Gemeinsam mit dem Arbeitskreis deutscher Bildungsstätten (AdB), der Bundesarbeitsgemeinschaft Offene Kinder- und Jugendarbeit (BAG OKJE), der Bundesvereinigung kulturelle Jugendbildung (bkj), dem Deutschen Bundesjugendring (DBJR), der Deutschen Sportjugend im DOSB (dsj) und IJAB – Fachstelle für internationalen Jugendaustausch der Bundesrepublik Deutschland (IJAB) setzt sich der Kooperationsverbund Jugendsozialarbeit für ein Maßnahmenpaket mit vier ineinandergreifenden Schwerpunkten ein: 

  • Eine Digitalisierungsstrategie der bundeszentralen Infrastrukturen der Kinder- und Jugendarbeit, 
  • Eine Ausstattungsoffensive in den Strukturen der Kinder- und Jugendarbeit, 
  • Förderprogramme zur flächendeckenden Praxisentwicklung, -erprobung und -reflexion, 
  • Eine Fortbildungsoffensive für haupt- und ehrenamtliche Akteur*innen der Kinder- und Jugendarbeit. 

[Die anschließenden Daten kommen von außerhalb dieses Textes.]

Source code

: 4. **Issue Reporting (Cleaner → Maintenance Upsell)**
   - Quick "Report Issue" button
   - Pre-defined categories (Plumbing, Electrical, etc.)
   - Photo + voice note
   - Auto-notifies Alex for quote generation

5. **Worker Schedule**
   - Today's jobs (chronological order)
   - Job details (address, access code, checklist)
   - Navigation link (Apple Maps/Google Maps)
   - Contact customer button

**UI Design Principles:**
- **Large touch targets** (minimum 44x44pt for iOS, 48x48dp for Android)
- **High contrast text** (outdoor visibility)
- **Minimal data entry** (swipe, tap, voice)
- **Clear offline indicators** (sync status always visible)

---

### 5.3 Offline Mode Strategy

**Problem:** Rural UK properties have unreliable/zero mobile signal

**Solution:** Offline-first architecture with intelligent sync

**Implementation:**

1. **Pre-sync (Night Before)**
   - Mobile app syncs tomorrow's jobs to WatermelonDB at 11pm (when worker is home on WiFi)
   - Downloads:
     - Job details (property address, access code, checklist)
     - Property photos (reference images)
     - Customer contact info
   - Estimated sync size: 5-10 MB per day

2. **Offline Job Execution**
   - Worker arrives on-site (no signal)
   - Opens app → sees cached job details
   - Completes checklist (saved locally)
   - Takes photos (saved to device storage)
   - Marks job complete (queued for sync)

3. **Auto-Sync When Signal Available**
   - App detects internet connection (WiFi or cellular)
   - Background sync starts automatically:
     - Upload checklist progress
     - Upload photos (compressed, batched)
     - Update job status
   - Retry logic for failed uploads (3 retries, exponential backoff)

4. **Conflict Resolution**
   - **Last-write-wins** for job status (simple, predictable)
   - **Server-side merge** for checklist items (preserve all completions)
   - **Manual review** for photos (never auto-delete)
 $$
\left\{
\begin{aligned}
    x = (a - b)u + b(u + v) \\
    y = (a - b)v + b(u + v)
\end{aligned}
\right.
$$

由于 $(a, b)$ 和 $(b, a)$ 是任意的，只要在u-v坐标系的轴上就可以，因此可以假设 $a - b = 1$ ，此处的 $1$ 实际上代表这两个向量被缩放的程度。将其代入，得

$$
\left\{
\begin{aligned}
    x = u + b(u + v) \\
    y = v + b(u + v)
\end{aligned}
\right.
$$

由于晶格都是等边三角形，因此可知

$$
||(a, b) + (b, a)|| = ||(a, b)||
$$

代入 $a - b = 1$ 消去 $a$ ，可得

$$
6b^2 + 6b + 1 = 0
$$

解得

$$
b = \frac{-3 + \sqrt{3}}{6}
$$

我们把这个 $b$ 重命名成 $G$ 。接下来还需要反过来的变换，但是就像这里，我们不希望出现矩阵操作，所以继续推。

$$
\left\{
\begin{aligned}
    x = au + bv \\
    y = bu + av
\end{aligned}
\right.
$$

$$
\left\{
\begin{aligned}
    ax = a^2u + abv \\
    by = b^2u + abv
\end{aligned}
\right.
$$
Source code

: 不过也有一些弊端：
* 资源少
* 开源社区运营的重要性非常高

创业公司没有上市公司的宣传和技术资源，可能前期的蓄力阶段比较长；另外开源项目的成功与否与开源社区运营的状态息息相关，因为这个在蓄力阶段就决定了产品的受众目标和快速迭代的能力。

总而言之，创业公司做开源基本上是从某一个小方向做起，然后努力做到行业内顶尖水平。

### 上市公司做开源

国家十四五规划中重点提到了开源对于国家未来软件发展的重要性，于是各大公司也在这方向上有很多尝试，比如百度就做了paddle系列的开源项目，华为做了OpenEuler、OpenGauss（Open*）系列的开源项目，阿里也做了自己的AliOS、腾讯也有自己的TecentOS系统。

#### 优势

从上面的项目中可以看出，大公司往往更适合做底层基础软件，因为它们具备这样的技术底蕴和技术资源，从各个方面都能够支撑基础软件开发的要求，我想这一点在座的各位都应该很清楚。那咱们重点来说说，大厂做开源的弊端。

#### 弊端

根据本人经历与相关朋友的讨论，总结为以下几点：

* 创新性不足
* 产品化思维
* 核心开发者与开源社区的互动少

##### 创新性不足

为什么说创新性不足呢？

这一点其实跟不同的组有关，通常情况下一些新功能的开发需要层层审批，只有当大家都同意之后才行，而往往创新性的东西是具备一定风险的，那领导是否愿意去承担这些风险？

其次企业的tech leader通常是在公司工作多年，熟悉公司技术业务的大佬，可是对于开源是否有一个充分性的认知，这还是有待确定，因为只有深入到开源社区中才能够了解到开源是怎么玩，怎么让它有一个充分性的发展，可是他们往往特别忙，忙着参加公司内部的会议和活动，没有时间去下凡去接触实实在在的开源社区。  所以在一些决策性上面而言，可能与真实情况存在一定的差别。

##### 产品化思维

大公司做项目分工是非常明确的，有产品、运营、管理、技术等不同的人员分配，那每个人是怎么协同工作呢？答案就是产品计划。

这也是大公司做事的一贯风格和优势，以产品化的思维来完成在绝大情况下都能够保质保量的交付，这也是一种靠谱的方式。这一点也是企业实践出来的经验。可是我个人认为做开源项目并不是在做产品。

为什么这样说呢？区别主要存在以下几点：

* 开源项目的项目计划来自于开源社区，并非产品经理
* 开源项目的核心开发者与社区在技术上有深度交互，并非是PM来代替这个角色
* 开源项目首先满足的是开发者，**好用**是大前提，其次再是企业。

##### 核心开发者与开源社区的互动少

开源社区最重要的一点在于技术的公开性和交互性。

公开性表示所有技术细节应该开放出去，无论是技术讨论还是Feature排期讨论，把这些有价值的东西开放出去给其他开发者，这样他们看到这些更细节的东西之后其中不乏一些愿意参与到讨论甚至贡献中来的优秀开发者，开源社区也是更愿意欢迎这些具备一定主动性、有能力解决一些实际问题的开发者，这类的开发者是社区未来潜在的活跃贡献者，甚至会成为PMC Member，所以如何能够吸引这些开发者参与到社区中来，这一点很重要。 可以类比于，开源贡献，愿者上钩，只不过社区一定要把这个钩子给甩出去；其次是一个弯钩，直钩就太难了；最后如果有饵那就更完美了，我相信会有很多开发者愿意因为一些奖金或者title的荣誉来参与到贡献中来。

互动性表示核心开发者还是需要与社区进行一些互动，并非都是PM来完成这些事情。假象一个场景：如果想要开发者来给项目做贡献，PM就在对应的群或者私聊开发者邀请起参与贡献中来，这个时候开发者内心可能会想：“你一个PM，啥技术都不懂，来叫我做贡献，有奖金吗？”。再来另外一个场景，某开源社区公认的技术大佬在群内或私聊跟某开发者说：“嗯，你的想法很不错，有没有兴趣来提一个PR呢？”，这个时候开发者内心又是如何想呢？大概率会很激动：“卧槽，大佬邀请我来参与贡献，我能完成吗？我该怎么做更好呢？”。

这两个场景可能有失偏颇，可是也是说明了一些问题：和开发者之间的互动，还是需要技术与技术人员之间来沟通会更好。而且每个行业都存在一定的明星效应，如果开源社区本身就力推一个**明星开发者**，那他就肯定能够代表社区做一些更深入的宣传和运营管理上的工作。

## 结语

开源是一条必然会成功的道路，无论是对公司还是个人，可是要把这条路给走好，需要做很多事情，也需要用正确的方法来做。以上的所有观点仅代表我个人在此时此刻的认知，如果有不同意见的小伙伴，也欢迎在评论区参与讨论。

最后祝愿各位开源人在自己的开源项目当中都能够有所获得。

Grundlegend für den Pakt ist die Erkenntnis, dass Digitalität die Gesellschaft und damit auch Lebenswelten junger Menschen entscheidend prägt. Sie verändert zunehmend die Praxis, das Portfolio und die Arbeitsabläufe der Kinder- und Jugendarbeit und erfordert, deren Aufgaben weiterzuentwickeln. Darauf muss die Politik zeitnah reagieren und diesen Erkenntnissen in der neuen Legislaturperiode Rechnung tragen. 

Darüber hinaus hat der Kooperationsverbund Jugendsozialarbeit eigene und spezifische Bedarfe formuliert, um die digitalen Zugangsbedingungen junger Menschen in den Programmen und Projekten der Jugendsozialarbeit nachhaltig zu verbessern.